Dalam perkembangannya, beredar tudingan di media sosial yang menuduh Kombes Pol Julihan melakukan pemerasan dan menerima uang dari terduga pelanggar yang merupakan anggota Polri.
Isu tersebut pertama kali mencuat setelah beredarnya sejumlah unggahan video di media sosial yang memuat pengakuan dan keluhan dugaan pemerasan terhadap personel di lingkungan Polda Sumut. Unggahan itu kemudian viral dan mendapat perhatian luas publik.
Menindaklanjuti hal tersebut, Polda Sumut membentuk tim internal untuk menelusuri kebenaran informasi yang beredar.
Dalam dinamika kasus tersebut, Kombes Pol Julihan sempat dicopot dari jabatannya sebagai Kabid Propam Polda Sumut guna kepentingan pemeriksaan,Selasa 6/01/2026.
Mabes Polri kemudian mengambil alih penanganan dengan melakukan pemeriksaan mendalam terhadap Kombes Pol Julihan. Hasilnya, Mabes Polri menyatakan tidak menemukan bukti yang mendukung tudingan pemerasan maupun penerimaan uang.
“Berdasarkan hasil pemeriksaan yang dilakukan secara menyeluruh oleh tim Mabes Polri, tidak ditemukan satu pun bukti yang menguatkan adanya dugaan pemerasan maupun penerimaan uang oleh Kombes Pol Julihan. Semua tudingan yang beredar di media sosial tidak terbukti,” ujar perwakilan Mabes Polri.

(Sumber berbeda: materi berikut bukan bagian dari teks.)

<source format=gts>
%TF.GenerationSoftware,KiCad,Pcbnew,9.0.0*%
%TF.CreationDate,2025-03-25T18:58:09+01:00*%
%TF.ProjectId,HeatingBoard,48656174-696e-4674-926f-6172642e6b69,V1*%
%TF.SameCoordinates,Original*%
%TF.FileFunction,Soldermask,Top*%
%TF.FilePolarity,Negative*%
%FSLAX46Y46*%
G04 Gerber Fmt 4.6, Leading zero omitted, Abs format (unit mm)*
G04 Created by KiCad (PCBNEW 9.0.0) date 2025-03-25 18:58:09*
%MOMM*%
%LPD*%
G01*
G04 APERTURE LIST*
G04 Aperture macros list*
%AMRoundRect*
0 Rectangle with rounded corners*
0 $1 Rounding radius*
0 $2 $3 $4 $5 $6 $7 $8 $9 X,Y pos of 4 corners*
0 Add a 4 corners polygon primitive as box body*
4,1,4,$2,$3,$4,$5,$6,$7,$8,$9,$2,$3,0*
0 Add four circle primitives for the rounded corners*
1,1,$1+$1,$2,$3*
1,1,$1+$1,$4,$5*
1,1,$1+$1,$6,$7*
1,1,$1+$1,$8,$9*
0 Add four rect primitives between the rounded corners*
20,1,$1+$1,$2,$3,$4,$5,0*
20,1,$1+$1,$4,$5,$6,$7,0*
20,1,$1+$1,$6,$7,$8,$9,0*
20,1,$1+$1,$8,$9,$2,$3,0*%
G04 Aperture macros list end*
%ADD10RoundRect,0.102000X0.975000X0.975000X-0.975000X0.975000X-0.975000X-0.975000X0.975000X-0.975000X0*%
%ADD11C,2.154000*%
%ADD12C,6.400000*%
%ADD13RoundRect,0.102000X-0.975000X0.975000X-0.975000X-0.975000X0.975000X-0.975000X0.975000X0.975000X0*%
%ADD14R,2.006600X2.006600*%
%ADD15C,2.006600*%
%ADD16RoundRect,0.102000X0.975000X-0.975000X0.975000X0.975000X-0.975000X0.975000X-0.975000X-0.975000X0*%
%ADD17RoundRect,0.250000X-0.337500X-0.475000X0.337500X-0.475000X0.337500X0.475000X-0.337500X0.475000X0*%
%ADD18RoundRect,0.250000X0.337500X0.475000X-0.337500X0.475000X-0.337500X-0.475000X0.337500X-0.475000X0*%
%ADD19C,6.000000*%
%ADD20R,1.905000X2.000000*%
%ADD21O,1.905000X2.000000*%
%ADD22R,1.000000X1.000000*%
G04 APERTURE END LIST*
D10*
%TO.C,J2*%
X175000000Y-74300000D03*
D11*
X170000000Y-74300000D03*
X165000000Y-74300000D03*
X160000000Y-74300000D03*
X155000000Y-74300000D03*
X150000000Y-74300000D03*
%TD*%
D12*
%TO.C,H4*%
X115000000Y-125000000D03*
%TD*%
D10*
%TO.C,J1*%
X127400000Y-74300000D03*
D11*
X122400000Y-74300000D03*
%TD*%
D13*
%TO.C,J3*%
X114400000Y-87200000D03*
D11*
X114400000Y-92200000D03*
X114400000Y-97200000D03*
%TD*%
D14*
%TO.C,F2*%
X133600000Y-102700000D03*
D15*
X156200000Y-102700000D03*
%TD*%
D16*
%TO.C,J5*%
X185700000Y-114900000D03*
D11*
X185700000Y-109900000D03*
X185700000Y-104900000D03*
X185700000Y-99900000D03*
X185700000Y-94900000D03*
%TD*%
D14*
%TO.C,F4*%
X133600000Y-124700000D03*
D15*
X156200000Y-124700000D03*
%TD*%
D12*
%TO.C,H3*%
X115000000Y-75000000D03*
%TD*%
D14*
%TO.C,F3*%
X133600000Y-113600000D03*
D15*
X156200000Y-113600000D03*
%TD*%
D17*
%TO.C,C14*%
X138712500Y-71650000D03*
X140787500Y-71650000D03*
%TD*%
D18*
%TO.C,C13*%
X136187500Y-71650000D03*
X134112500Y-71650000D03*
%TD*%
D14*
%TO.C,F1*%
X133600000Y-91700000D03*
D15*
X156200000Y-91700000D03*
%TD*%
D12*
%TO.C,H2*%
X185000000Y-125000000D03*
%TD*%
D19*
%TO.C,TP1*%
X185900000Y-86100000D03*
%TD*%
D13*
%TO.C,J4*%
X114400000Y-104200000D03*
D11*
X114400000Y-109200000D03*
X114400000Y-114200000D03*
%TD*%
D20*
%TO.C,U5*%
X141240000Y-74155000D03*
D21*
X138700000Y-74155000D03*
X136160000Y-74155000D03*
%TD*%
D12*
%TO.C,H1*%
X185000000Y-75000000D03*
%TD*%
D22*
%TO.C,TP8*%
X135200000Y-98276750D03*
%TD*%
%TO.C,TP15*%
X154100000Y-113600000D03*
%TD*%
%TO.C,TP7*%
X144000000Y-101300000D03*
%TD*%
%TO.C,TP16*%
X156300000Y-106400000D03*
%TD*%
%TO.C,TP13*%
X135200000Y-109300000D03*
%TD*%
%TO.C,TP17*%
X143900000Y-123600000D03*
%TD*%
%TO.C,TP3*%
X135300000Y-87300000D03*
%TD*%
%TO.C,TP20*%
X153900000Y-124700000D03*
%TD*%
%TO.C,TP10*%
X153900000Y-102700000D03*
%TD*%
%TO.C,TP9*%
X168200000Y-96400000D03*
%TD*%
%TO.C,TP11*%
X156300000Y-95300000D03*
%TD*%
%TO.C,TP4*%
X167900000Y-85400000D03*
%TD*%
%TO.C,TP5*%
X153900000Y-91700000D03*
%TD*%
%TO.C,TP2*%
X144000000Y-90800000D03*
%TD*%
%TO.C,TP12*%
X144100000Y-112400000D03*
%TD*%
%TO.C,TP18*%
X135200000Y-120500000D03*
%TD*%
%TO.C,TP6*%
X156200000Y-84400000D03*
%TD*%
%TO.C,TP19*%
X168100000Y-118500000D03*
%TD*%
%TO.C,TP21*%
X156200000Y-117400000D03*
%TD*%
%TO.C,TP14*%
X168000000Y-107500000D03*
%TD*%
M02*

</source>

Mabes Polri juga menegaskan bahwa selama menjabat sebagai Kabid Propam, Kombes Pol Julihan aktif menangani kasus-kasus pelanggaran, termasuk perkara narkoba yang melibatkan oknum anggota Polri.

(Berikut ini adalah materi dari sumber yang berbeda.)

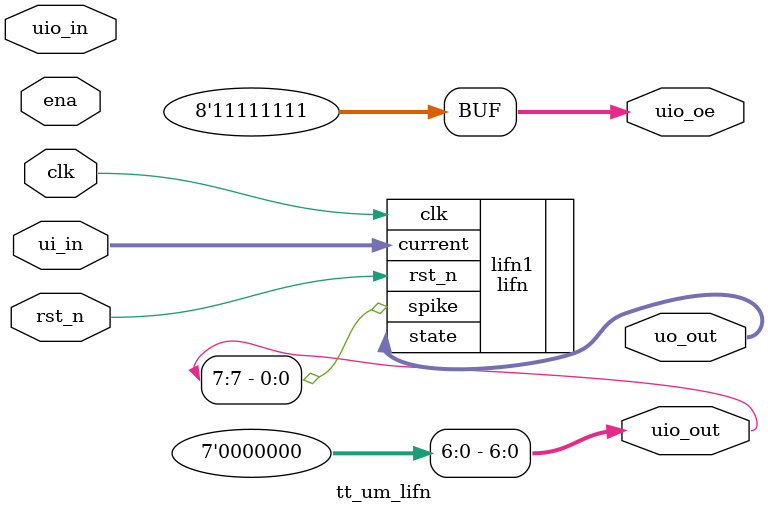
<source format=v>
`default_nettype none

module tt_um_lifn (
    input  wire [7:0] ui_in,    // Dedicated inputs - connected to the input switches
    output wire [7:0] uo_out,   // Dedicated outputs - connected to the 7 segment display
    input  wire [7:0] uio_in,   // IOs: Bidirectional Input path
    output wire [7:0] uio_out,  // IOs: Bidirectional Output path
    output wire [7:0] uio_oe,   // IOs: Bidirectional Enable path (active high: 0=input, 1=output)
    input  wire       ena,      // will go high when the design is enabled
    input  wire       clk,      // clock
    input  wire       rst_n     // reset_n - low to reset
);


    // use bidirectionals as outputs
    assign uio_oe = 8'b11111111;
    assign uio_out[6:0] = 6'd0;

    // instantiate lif neuron
    lifn lifn1(.current(ui_in), .clk(clk), .rst_n(rst_n), .spike(uio_out[7]), .state(uo_out));
    // lif lif2(.current({uio_out[7], 7'b0000000}), .clk(clk), .rst_n(rst_n), .spike(uio_out[6]), .state(uo_out));

endmodule

</source>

“Selama menjabat sebagai Kabid Propam Polda Sumatera Utara, yang bersangkutan menangani sejumlah perkara narkoba yang melibatkan oknum anggota. Penanganan kasus-kasus tersebut masih berjalan sesuai prosedur hukum yang berlaku,” katanya.
Polri turut mengimbau masyarakat untuk tidak mudah terpengaruh oleh informasi yang belum terverifikasi.
“Kami mengimbau masyarakat agar tidak mudah mempercayai informasi yang belum jelas sumber dan kebenarannya. Polri berkomitmen menindak tegas setiap pelanggaran, sekaligus melindungi anggota yang bekerja sesuai aturan,” tegasnya.
Dengan hasil pemeriksaan tersebut, Mabes Polri menegaskan bahwa tudingan pemerasan terhadap Kombes Pol Julihan tidak terbukti secara hukum.